Understanding the Tension
There is a tension of living in a post-resurrection part of history. We have the already but not yet tension. Already the work has been done in Christ but the final blow to evil is not yet (Rev 20:7-15). God’s kingdom is already here but not yet here in its fullness.
We have Good Friday and we have the resurrection but there was still Saturday, the day in between those days. There was that tension between Savior’s death and the unknown for the disciples (though Jesus said he would rise again from the dead).
The post-resurrection Christian is like living the Saturday of events between the already but not yet. Christ rose and is alive; we now await the not yet. There is still anguish and despair in this in-between but what we await in the not yet of glories forevermore (2 Cor 4:17). We live in the tension of enduring in this world yet not being of this World.
So we await even with this tension of the already but not yet with what the author of Hebrews directs us, “Therefore, since we are surrounded by so great a cloud of witnesses, let us also lay aside every weight, and sin which clings so closely, and let us run with endurance the race that is set before us, looking to Jesus, the founder and perfecter of our faith, who for the joy that was set before him endured the cross, despising the shame, and is seated at the right hand of the throne of God” (Heb 12:1-2).
The Resurrection Changes Everything
There are a few events in my life that has changed me forever. Getting married to my best friend Alyssa. Another is having three wonderful children (parenting in and of itself changes you). Being exposed to some amazing aspects of God’s creation that will stick with you forever.
But all of these still fail in comparison to how the resurrection changes everything presently and eternally.
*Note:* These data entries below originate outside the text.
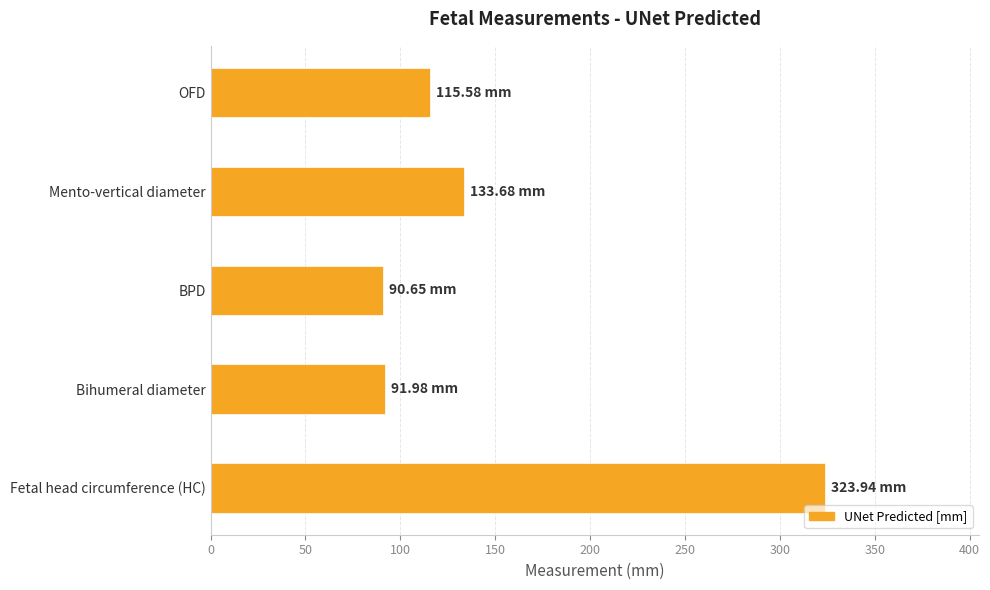

Between Fetal head circumference (HC) and BPD, which is larger?

Fetal head circumference (HC)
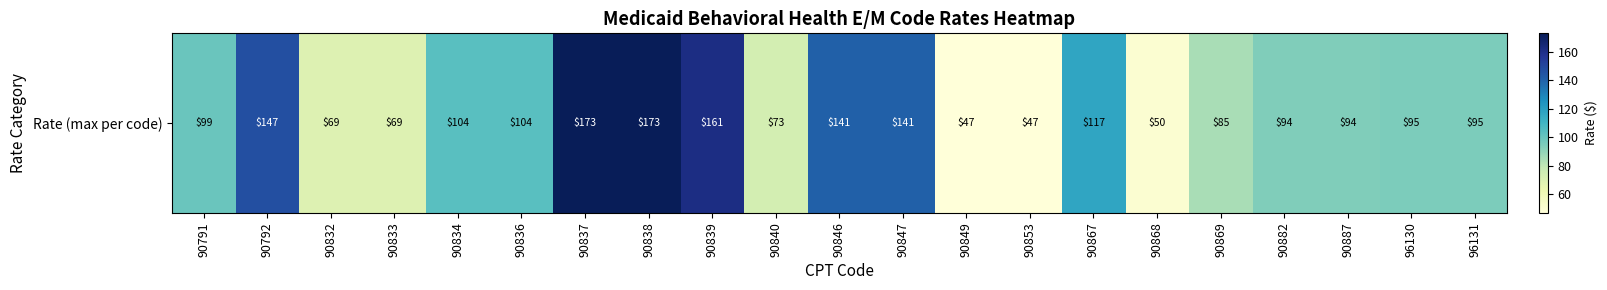

What is the change in value from 90867 to 90882?

-23.2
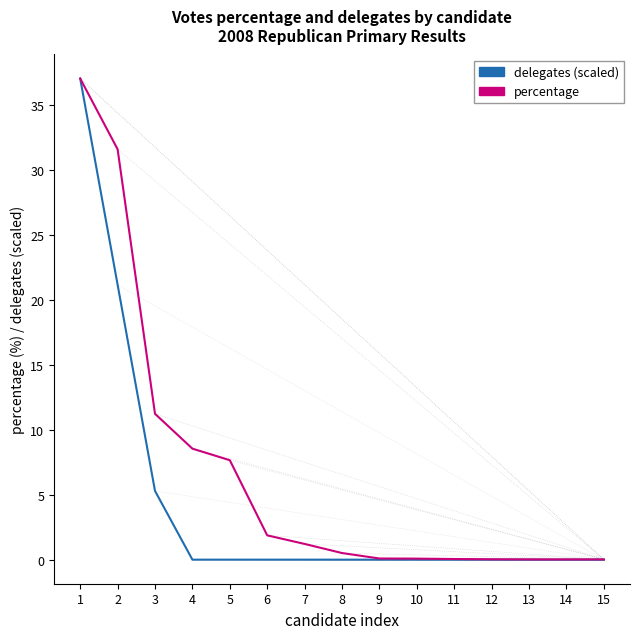

What is the maximum value shown in the chart?

37.0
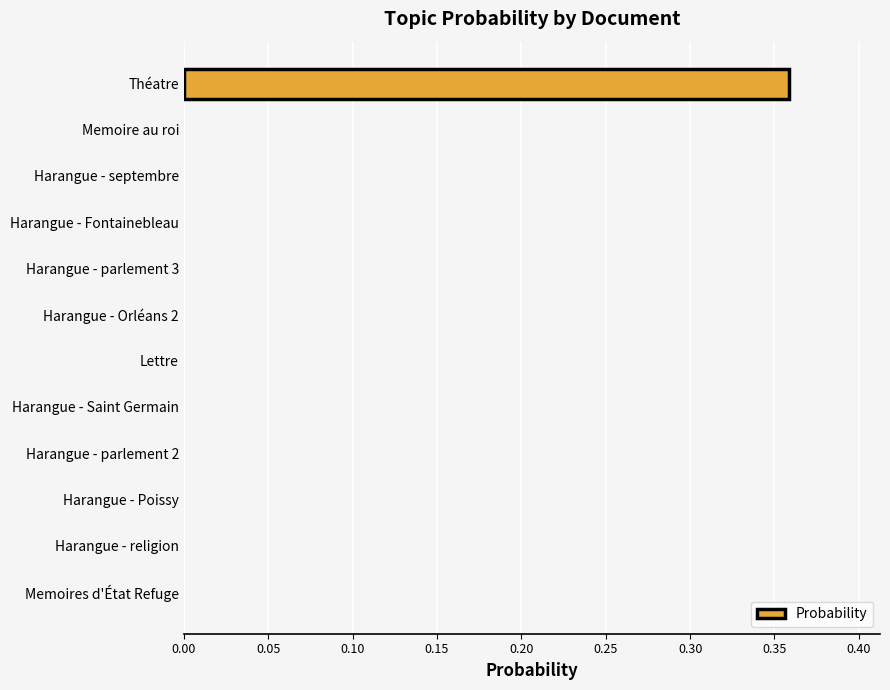

Is it true that the value at Harangue - parlement 2 is 0.0?

True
John Calvin wrote this very powerful result of the resurrection:
He was sold, to buy us back; captive, to deliver us; condemned, to absolve us; he was made a curse for our blessing, sin offering for our righteousness; marred that we may be made fair; he died for our life, so that my him fury is made gentle, wrath appeased, darkness turned into light, fear reassured, despisal despised, debt canceled, labor lightened, sadness made merry, misfortune made fortunate, difficulty easy, disorder ordered, division united, ignominy ennobled, rebellion subjected, intimidation intimidated, ambush uncovered, assaults assailed, force forced back, combat combated, war warred against, vengeance avenged, torment tormented, damnation damned, the abyss sunk into the abyss, hell transfixed, death dead, mortality made immortal. In short, mercy has swallowed up all misery, and goodness all misfortune.
So the believer does not live to fight for victory, they fight from victory. The last few verses that are in 1 Corinthians 15 are
“I tell you this, brothers: flesh and blood cannot inherit the kingdom of God, nor does the perishable inherit the imperishable. Behold! I tell you a mystery. We shall not all sleep, but we shall all be changed, in a moment, in the twinkling of an eye, at the last trumpet. For the trumpet will sound, and the dead will be raised imperishable, and we shall be changed. For this perishable body must put on the imperishable, and this mortal body must put on immortality. When the perishable puts on the imperishable, and the mortal puts on immortality, then shall come to pass the saying that is written: “Death is swallowed up in victory.” “O death, where is your victory? O death, where is your sting?”
The sting of death is sin, and the power of sin is the law. But thanks be to God, who gives us the victory through our Lord Jesus Christ.
1 Corinthians 15:50-57
The resurrection means that the Christian has gone from death to life; from enemy of God to a child of God; from being spiritually blind to being able to see. This changes everything!